SURABAYA, iNewsSurabaya.id – Angka HIV-AIDS di Jawa Timur memang menunjukkan tren penurunan dalam beberapa tahun terakhir. Namun, di balik statistik yang tampak membaik itu, muncul fakta yang mengusik: puluhan anak di Jawa Timur terpapar HIV. Fakta ini menjadi sinyal bahaya yang tak bisa diabaikan.
Fraksi PDI Perjuangan DPRD Jawa Timur menyoroti serius temuan 75 anak yang terinfeksi HIV hingga Oktober 2025. Bagi anggota FPDIP DPRD Jatim, Indri Yulia Mariska, kondisi tersebut mencerminkan masih lemahnya sistem pencegahan, khususnya penularan dari ibu ke anak.
“Penurunan kasus secara umum memang patut diapresiasi. Tapi ketika anak-anak mulai terinfeksi, itu adalah alarm keras. Artinya, pencegahan belum berjalan optimal,” ujar Indri, kemarin.
Data Dinas Kesehatan Jawa Timur menunjukkan, jumlah temuan kasus HIV pada 2023 tercatat 10.671 kasus, menurun menjadi 10.556 kasus pada 2024. Tren penurunan berlanjut pada 2025 dengan 8.962 kasus hingga Oktober.
Namun bagi Indri, angka tersebut tidak cukup dibaca sebagai keberhasilan administratif semata. Menurutnya, ukuran keberhasilan seharusnya terletak pada kemampuan sistem kesehatan mencegah kasus baru, terutama pada kelompok paling rentan seperti anak-anak dan remaja.
“Statistik tidak boleh meninabobokan kita. Yang terpenting adalah bagaimana kasus baru bisa dicegah, bukan sekadar dicatat,” tegasnya.
Sorotan DPRD Jatim juga mengarah pada tingginya kasus HIV di beberapa daerah. Surabaya masih menjadi wilayah dengan temuan tertinggi yakni 983 kasus, disusul Jember (632 kasus) dan Sidoarjo (549 kasus). Kondisi ini dinilai memerlukan pendekatan pencegahan berbasis wilayah yang lebih spesifik dan terukur.

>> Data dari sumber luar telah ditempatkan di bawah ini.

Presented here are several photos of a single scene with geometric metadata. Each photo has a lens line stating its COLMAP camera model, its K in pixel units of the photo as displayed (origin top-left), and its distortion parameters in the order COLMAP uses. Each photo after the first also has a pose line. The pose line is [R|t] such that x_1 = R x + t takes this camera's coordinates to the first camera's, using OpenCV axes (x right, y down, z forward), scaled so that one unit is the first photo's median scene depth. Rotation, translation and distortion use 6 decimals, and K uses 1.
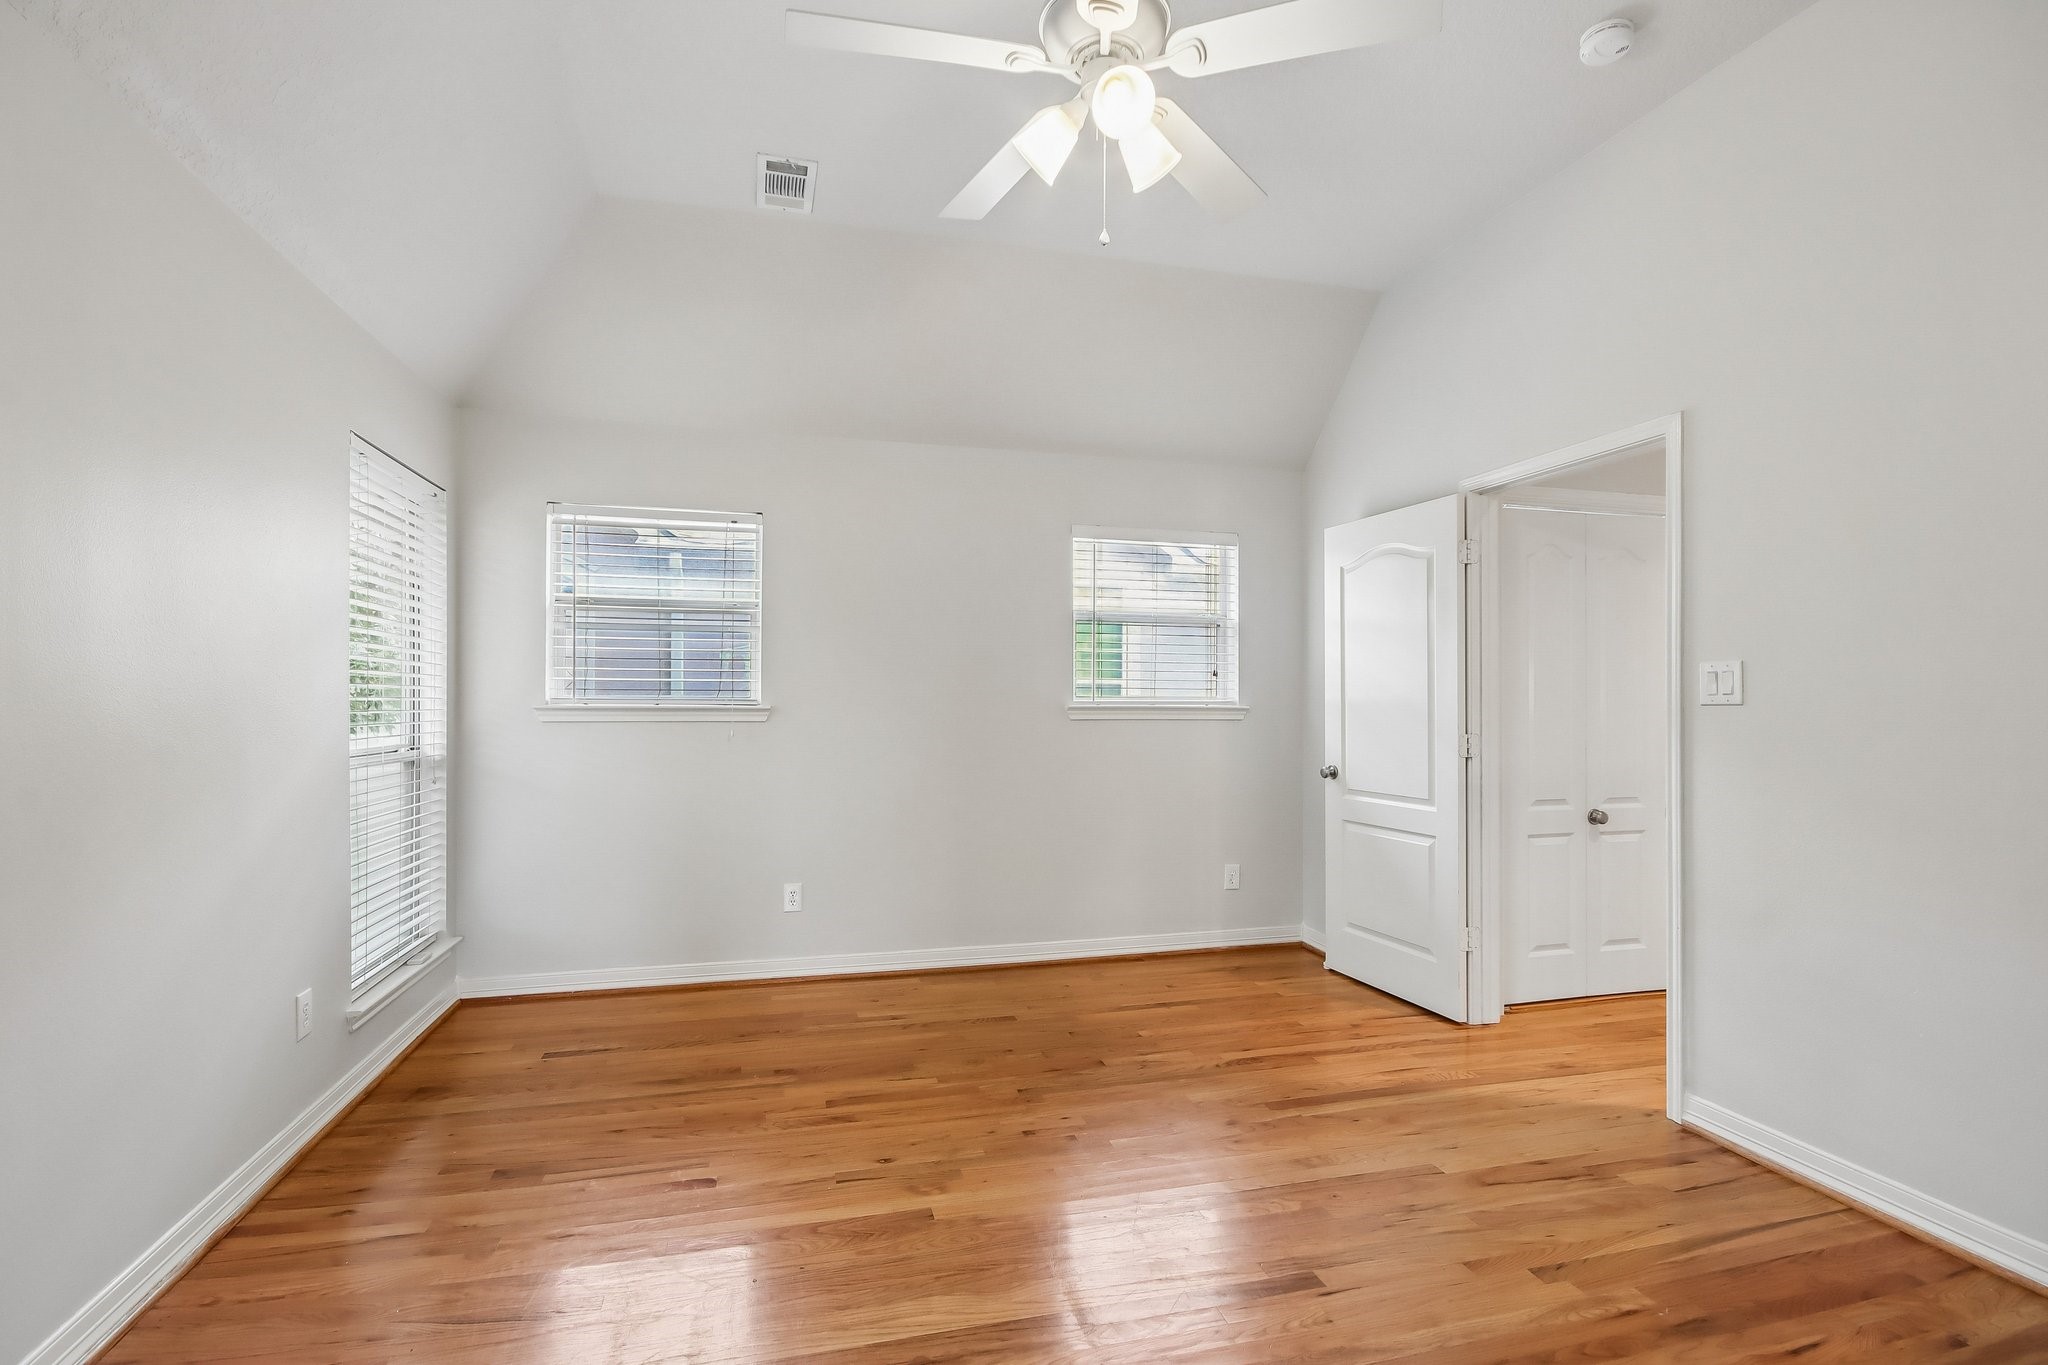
lens RADIAL K [[947.9, 0, 1025.0], [0, 947.9, 690.8], [0, 0, 1]] dist [0.005894, -0.001440]
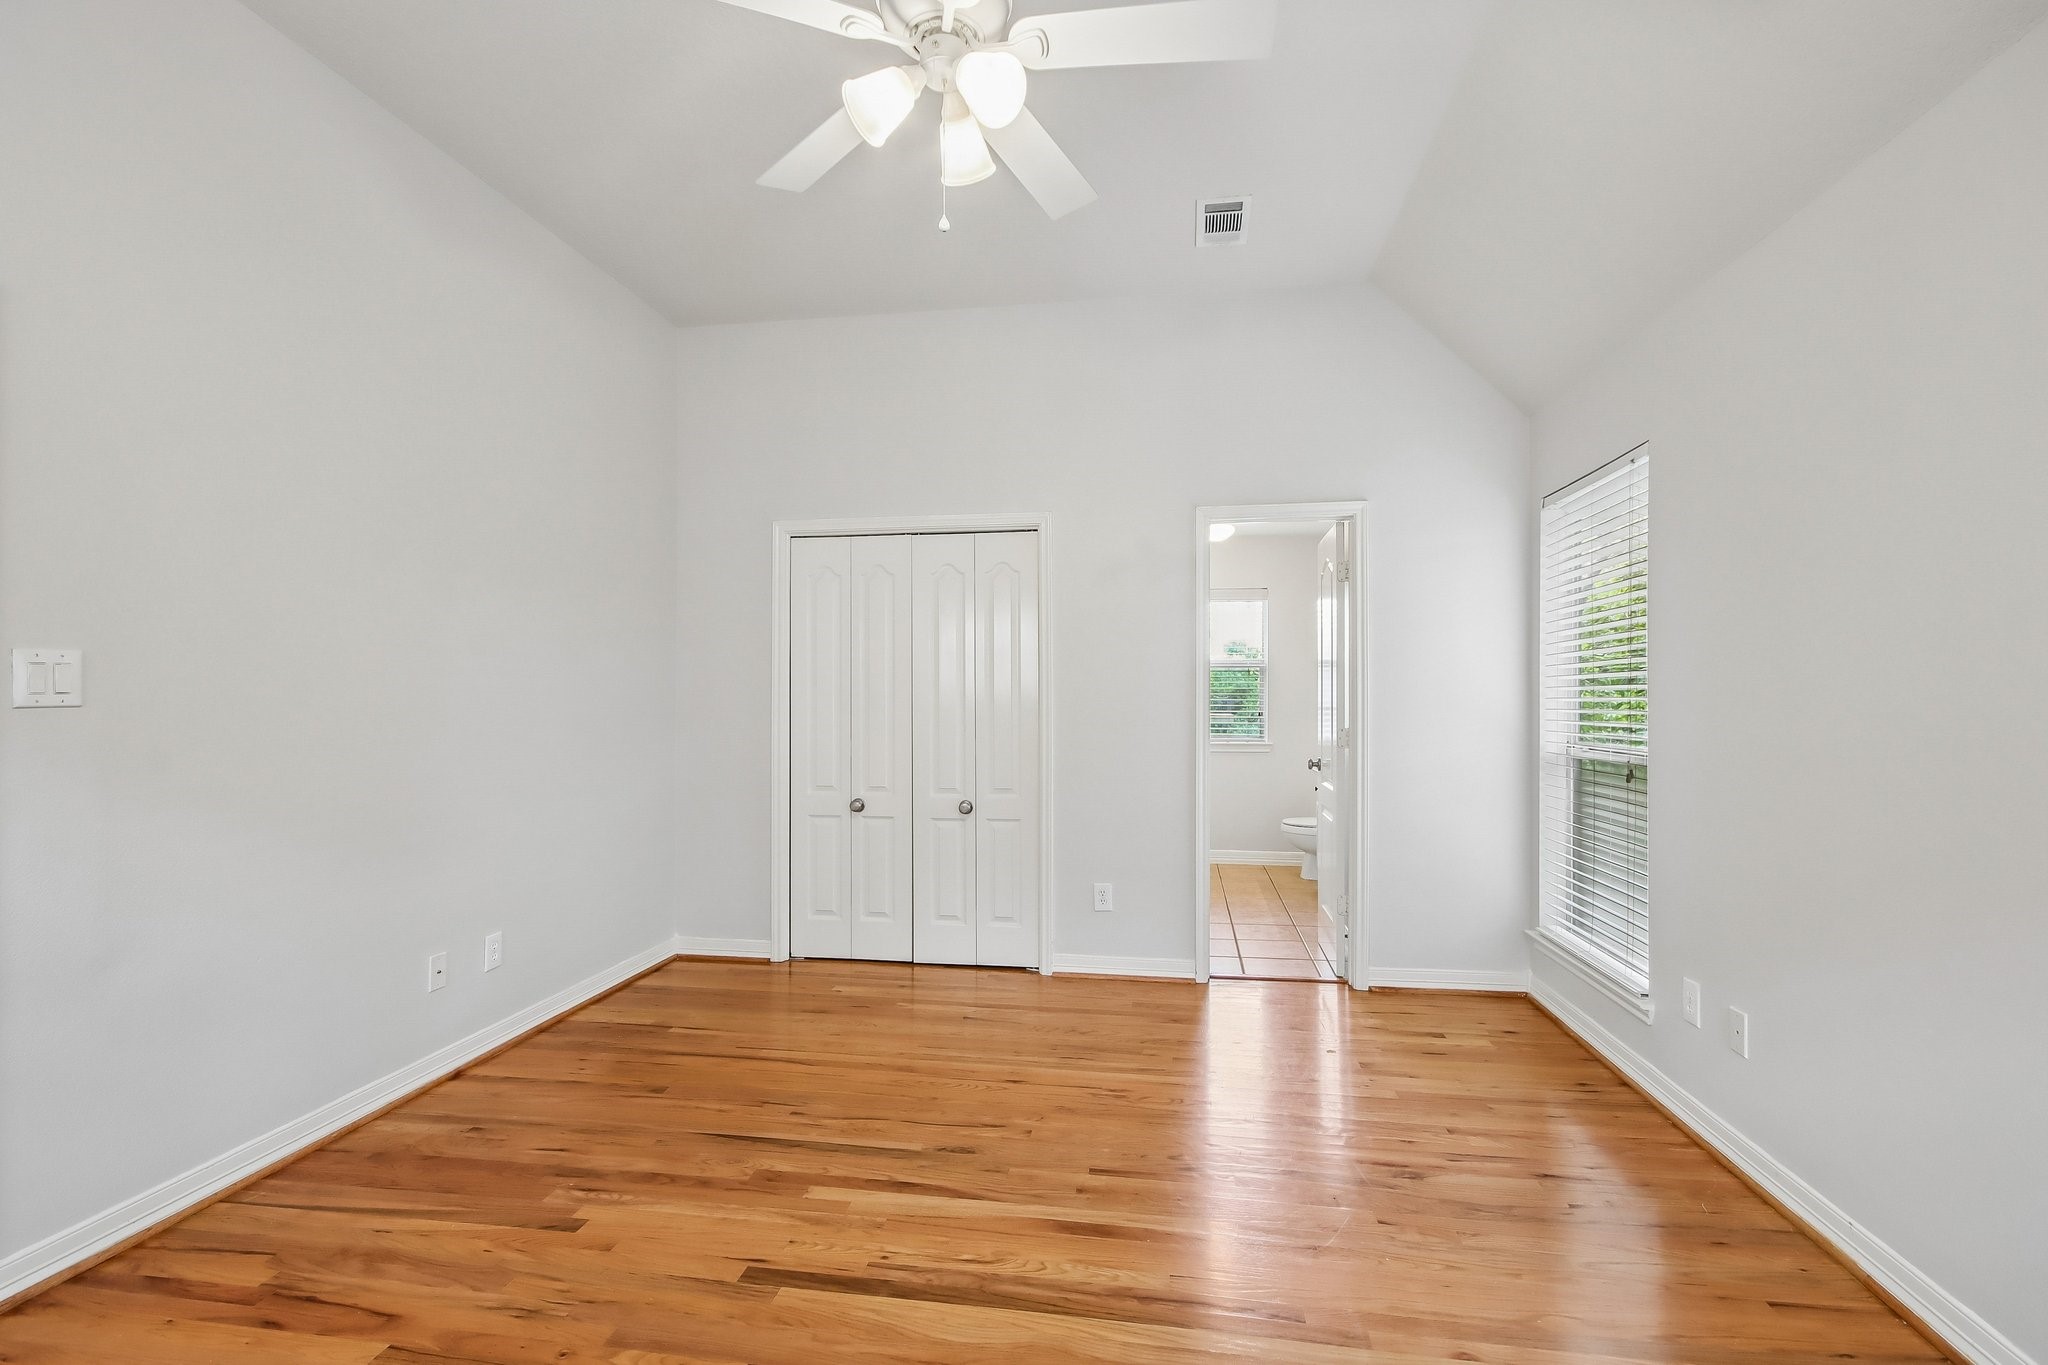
lens RADIAL K [[947.9, 0, 1024.7], [0, 947.9, 688.7], [0, 0, 1]] dist [0.005894, -0.001440]
pose [[-0.916124, 0.003143, 0.400882, -0.330671], [-0.003359, 0.999874, -0.015516, 0.011067], [-0.400880, -0.015562, -0.915998, 1.614169]]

Indri menilai, Dinas Kesehatan Jawa Timur perlu melampaui pendekatan kuratif dan pelaporan rutin. Edukasi, skrining aktif, serta pendampingan berkelanjutan harus diperkuat, terutama di daerah dengan angka kasus tinggi.
“Wilayah dengan temuan tinggi harus diperlakukan sebagai prioritas khusus. Intervensinya harus jelas, berkelanjutan, dan dievaluasi secara berkala,” katanya.
Kasus HIV pada anak, lanjut Indri, sebagian besar terjadi akibat penularan dari ibu yang tidak menjalani pengobatan atau tidak terdeteksi sejak kehamilan. Hal ini menunjukkan bahwa layanan antenatal care (ANC) dan skrining HIV pada ibu hamil belum sepenuhnya merata dan konsisten.
“Jika ANC berjalan optimal, hampir tidak ada bayi yang lahir dengan HIV. Itu berarti skrining HIV pada ibu hamil harus benar-benar menjadi standar wajib dan diawasi ketat di semua fasilitas kesehatan,” ujarnya.
Selain anak-anak, kelompok remaja usia 15–19 tahun juga masih menjadi perhatian. Meski angka kasus menurun pada 2025, ratusan remaja masih tercatat terinfeksi HIV. Indri menilai pendekatan edukasi yang ada belum sepenuhnya menyentuh realitas kehidupan remaja.
“Edukasi tidak boleh sekadar seremonial. Harus relevan dengan dunia remaja, melibatkan sekolah, keluarga, komunitas, dan memanfaatkan media digital secara serius,” tegasnya.
Fraksi PDI Perjuangan DPRD Jawa Timur mendorong Dinkes Jatim untuk memperkuat koordinasi lintas sektor, meningkatkan kualitas pendampingan bagi orang dengan HIV (ODHIV), serta memastikan kesinambungan pengobatan agar tidak terjadi putus obat yang berisiko mempercepat penularan.
“Kami tidak sedang mencari kesalahan. Yang kami dorong adalah perbaikan. Target eliminasi HIV-AIDS pada 2030 hanya bisa tercapai jika perlindungan anak benar-benar menjadi prioritas utama,” pungkas Indri.